You must also inform employees about AI use in their privacy notice — Articles 13 and 14 require transparency about automated decision-making including meaningful information about the logic involved. A generic statement that "we use technology in employment processes" does not satisfy this obligation.
The Equality Act 2010
The Equality Act 2010 applies fully to AI-driven employment decisions. The most common AI risk is indirect discrimination — a practice that appears neutral but puts a group sharing a protected characteristic at a particular disadvantage. You must show the practice is a proportionate means of achieving a legitimate aim or it is unlawful.
Common indirect discrimination risks in AI hiring tools include: tools trained on historical data that reflect past discriminatory hiring patterns; skills-based filters that proxy for protected characteristics; geographical filtering that correlates with ethnicity; and communication style assessment tools that may disadvantage neurodivergent candidates. Require your AI vendors to provide bias testing data covering all nine Equality Act protected characteristics, not just sex and race.

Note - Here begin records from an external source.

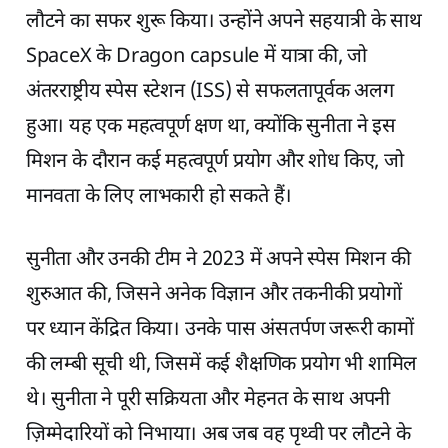
लौटने का सफर शुरू किया। उन्होंने अपने सहयात्री के साथ
SpaceX के Dragon capsule में यात्रा की, जो
अंतरराष्ट्रीय स्पेस स्टेशन (ISS) से सफलतापूर्वक अलग
हुआ। यह एक महत्वपूर्ण क्षण था, क्योंकि सुनीता ने इस
मिशन के दौरान कई महत्वपूर्ण प्रयोग और शोध किए, जो
मानवता के लिए लाभकारी हो सकते हैं।
सुनीता और उनकी टीम ने 2023 में अपने स्पेस मिशन की
शुरुआत की, जिसने अनेक विज्ञान और तकनीकी प्रयोगों
पर ध्यान केंद्रित किया। उनके पास अंसतर्पण जरूरी कामों
की लम्बी सूची थी, जिसमें कई शैक्षणिक प्रयोग भी शामिल
थे। सुनीता ने पूरी सक्रियता और मेहनत के साथ अपनी
ज़िम्मेदारियों को निभाया। अब जब वह पृथ्वी पर लौटने के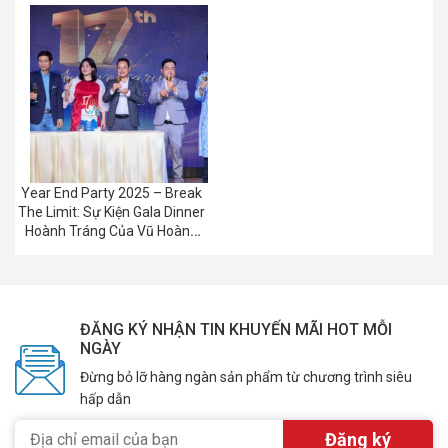
Year End Party 2025 – Break
The Limit: Sự Kiện Gala Dinner
Hoành Tráng Của Vũ Hoàng
Group
ĐĂNG KÝ NHẬN TIN KHUYẾN MÃI HOT MỖI
NGÀY
Đừng bỏ lỡ hàng ngàn sản phẩm từ chương trình siêu
hấp dẫn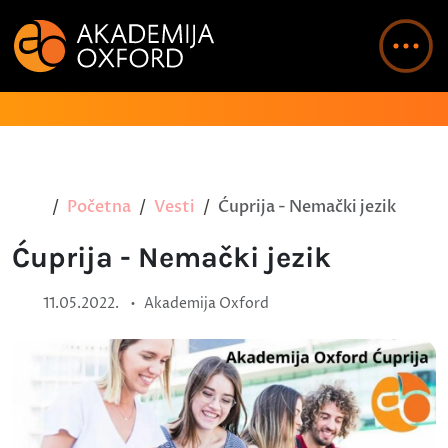
Početna
Vesti
Ćuprija - Nemački jezik
Ćuprija - Nemački jezik
•
11.05.2022.
Akademija Oxford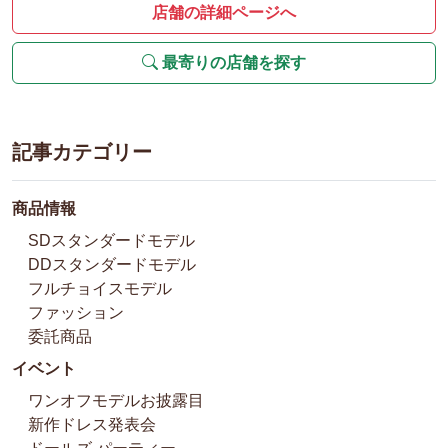
店舗の詳細ページへ
最寄りの店舗を探す
記事カテゴリー
商品情報
SDスタンダードモデル
DDスタンダードモデル
フルチョイスモデル
ファッション
委託商品
イベント
ワンオフモデルお披露目
新作ドレス発表会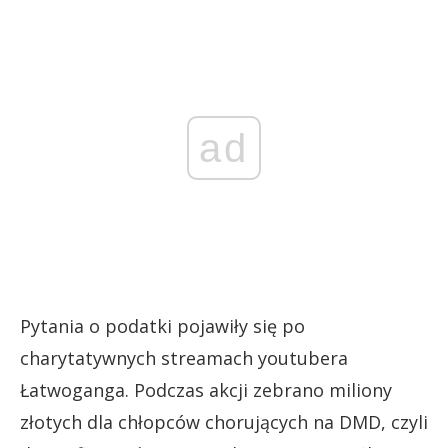
ad
Pytania o podatki pojawiły się po
charytatywnych streamach youtubera
Łatwoganga. Podczas akcji zebrano miliony
złotych dla chłopców chorujących na DMD, czyli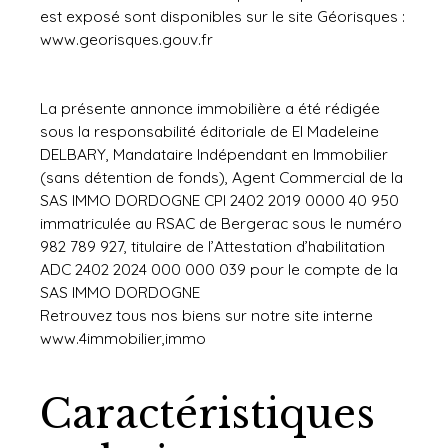
est exposé sont disponibles sur le site Géorisques :
www.georisques.gouv.fr
La présente annonce immobilière a été rédigée
sous la responsabilité éditoriale de EI Madeleine
DELBARY, Mandataire Indépendant en Immobilier
(sans détention de fonds), Agent Commercial de la
SAS IMMO DORDOGNE CPI 2402 2019 0000 40 950
immatriculée au RSAC de Bergerac sous le numéro
982 789 927, titulaire de l’Attestation d’habilitation
ADC 2402 2024 000 000 039 pour le compte de la
SAS IMMO DORDOGNE
Retrouvez tous nos biens sur notre site interne
www.4immobilier,immo
Caractéristiques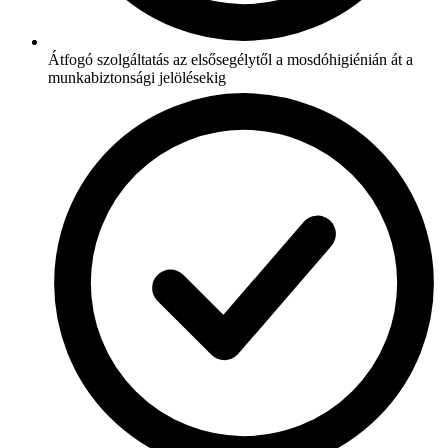
Átfogó szolgáltatás az elsősegélytől a mosdóhigiénián át a
munkabiztonsági jelölésekig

The Equality and Human Rights Commission (EHRC) has issued AI and Employment guidance and has enforcement powers including the ability to conduct formal investigations and issue unlawful act notices. Employers found to have discriminated face unlimited compensation in Employment Tribunal proceedings.
ICO Employment Practices guidance
The ICO's Employment Practices Code sets out expectations for monitoring at work, data retention, and worker privacy. For AI specifically, the ICO expects employers to: carry out a DPIA before deploying AI tools that process employee personal data at scale; inform workers in clear terms what monitoring AI is used and why; and ensure monitoring is proportionate to a legitimate purpose.
Covert AI monitoring of employees is only lawful in very limited circumstances — where there is a specific, serious suspected criminal act and informing the employee would prejudice the investigation. Routine covert monitoring by AI is not lawful.
Trade union obligations
If you recognise a trade union, AI in the workplace may become a subject of collective bargaining, particularly where AI is used in performance management, scheduling, or workforce planning. Major UK unions including GMB, Unite, and Prospect have developed model AI clauses for collective agreements. Be prepared for union requests for information about AI tools used in employment decisions — the Information and Consultation of Employees Regulations 2004 creates a right to information and consultation on significant changes in work organisation.
The Employment Rights Bill
The Employment Rights Bill, introduced October 2024, proposes significant employment law reforms including stronger protections against unfair dismissal from day one of employment (currently, a two-year qualifying period applies). While not AI-specific, it will affect AI-driven performance management and dismissal processes. Employers should monitor its progress — it is expected to receive Royal Assent in 2025.
Practical steps for UK employers
Before deploying any AI tool in employment: complete a DPIA; update your employee privacy notice to describe the AI tool and its purpose; conduct bias testing across all nine Equality Act characteristics and document the results; implement a genuine human review process for consequential AI decisions; and train managers on how the AI tool works and its limitations. In recruitment specifically: check whether your AI hiring vendor has carried out UK GDPR-compliant processing impact assessments; review your privacy notice to candidates; and ensure your process allows candidates to request human review of automated rejection. Document all of this — if an Employment Tribunal or ICO investigation arises, your documentation is your primary defence.